Our narrator is Rita Geddes, a Scottish make-up artist with a punk hairstyle (the book was published in 1983 and I should point out here that unlike the rest of Dunnett’s books, these were contemporary novels rather than historical ones). Rita’s latest client is the journalist and celebrity Natalie Sheridan and at the beginning of the novel Rita is in London preparing Natalie for a photo shoot with the photographer, Ferdy Braithwaite. Ferdy has borrowed his friend Johnson Johnson’s studio flat to use for the session and in this way, Rita meets Johnson for the first time. Not that she learns much about Johnson during this first meeting, other than that he is recuperating after being seriously injured in a plane crash – and that he is a portrait painter, has black hair and wears bifocal glasses.

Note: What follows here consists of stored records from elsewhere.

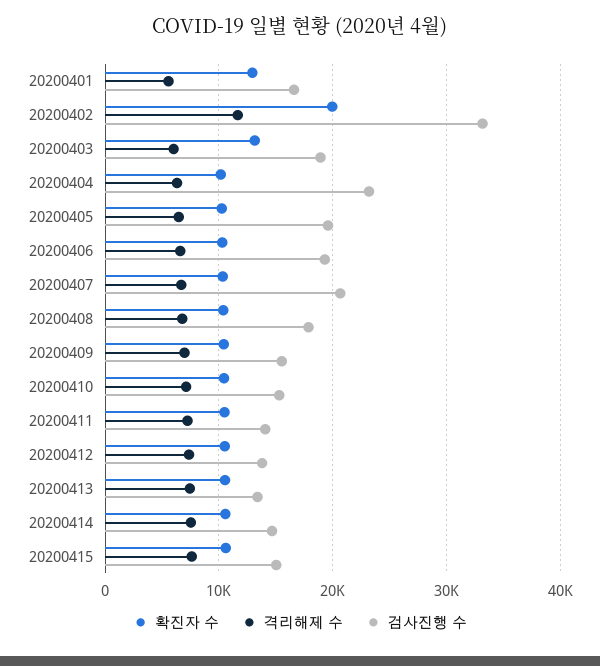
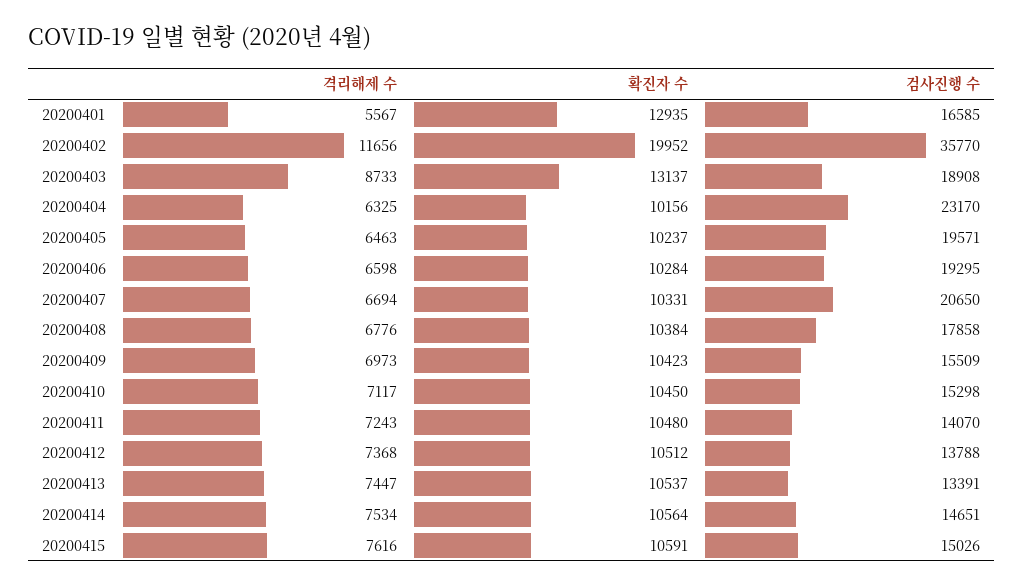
  {
    "확진자 수": {
      "20200401": 12935,
      "20200402": 19952,
      "20200403": 13137,
      "20200404": 10156,
      "20200405": 10237,
      "20200406": 10284,
      "20200407": 10331,
      "20200408": 10384,
      "20200409": 10423,
      "20200410": 10450,
      "20200411": 10480,
      "20200412": 10512,
      "20200413": 10537,
      "20200414": 10564,
      "20200415": 10591
    },
    "격리해제 수": {
      "20200401": 5567,
      "20200402": 11656,
-     "20200403": 6000,
+     "20200403": 8733,
      "20200404": 6325,
      "20200405": 6463,
      "20200406": 6598,
      "20200407": 6694,
      "20200408": 6776,
      "20200409": 6973,
      "20200410": 7117,
      "20200411": 7243,
      "20200412": 7368,
      "20200413": 7447,
      "20200414": 7534,
      "20200415": 7616
    },
    "검사진행 수": {
      "20200401": 16585,
-     "20200402": 33000,
+     "20200402": 35770,
      "20200403": 18908,
      "20200404": 23170,
      "20200405": 19571,
      "20200406": 19295,
      "20200407": 20650,
      "20200408": 17858,
      "20200409": 15509,
      "20200410": 15298,
      "20200411": 14070,
      "20200412": 13788,
      "20200413": 13391,
      "20200414": 14651,
      "20200415": 15026
    }
  }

Joining Natalie for another job on the island of Madeira, Rita learns that the life of her friend and fellow make-up artist Kim-Jim Curtis could be in danger. And when Johnson and his yacht, Dolly, also arrive in Madeira, a mystery unfolds which is complex, surprising and takes the reader through a range of exotic locations from the banana plantations of Barbados to the volcanic craters of St Lucia. As with all good mystery novels, you’ll need to pay attention as things which may seem irrelevant at first turn out to be important later in the book.

I liked the character of Rita from the beginning. She has a very distinctive narrative voice, with her strong personality coming across in every sentence – how can you not love a character who thinks, when disturbed by an intruder in the night, “I rather wished I was wearing something handier than a quilt, but if all else failed, I could smother the guy if I caught him”? As for Johnson, it was difficult not to want to make comparisons with Dunnett’s other heroes, Lymond, Nicholas and Thorfinn, but really, while they do all share some characteristics, there are also some big differences between them. However, I do think there were a lot of similarities in the way Dunnett introduces his character to us – viewing him only through the eyes of other people (in this case Rita), with his true thoughts and motives often being obscured and misinterpreted.

While I love all of Dorothy Dunnett’s other books, I can’t really say that I loved this one – but I did enjoy it. It took me a while to really get into the story, but after a few chapters I was won over by a wild and wonderful sledge race to rival the ostrich ride in Niccolò Rising. It made a nice change, in a way, to be able to read a Dunnett novel without becoming too emotionally involved in the lives of the characters! I don’t feel the same compulsion to immediately read the rest of the series as I did with Lymond and Niccolo, but it’s good to know that there are still another six books to look forward to.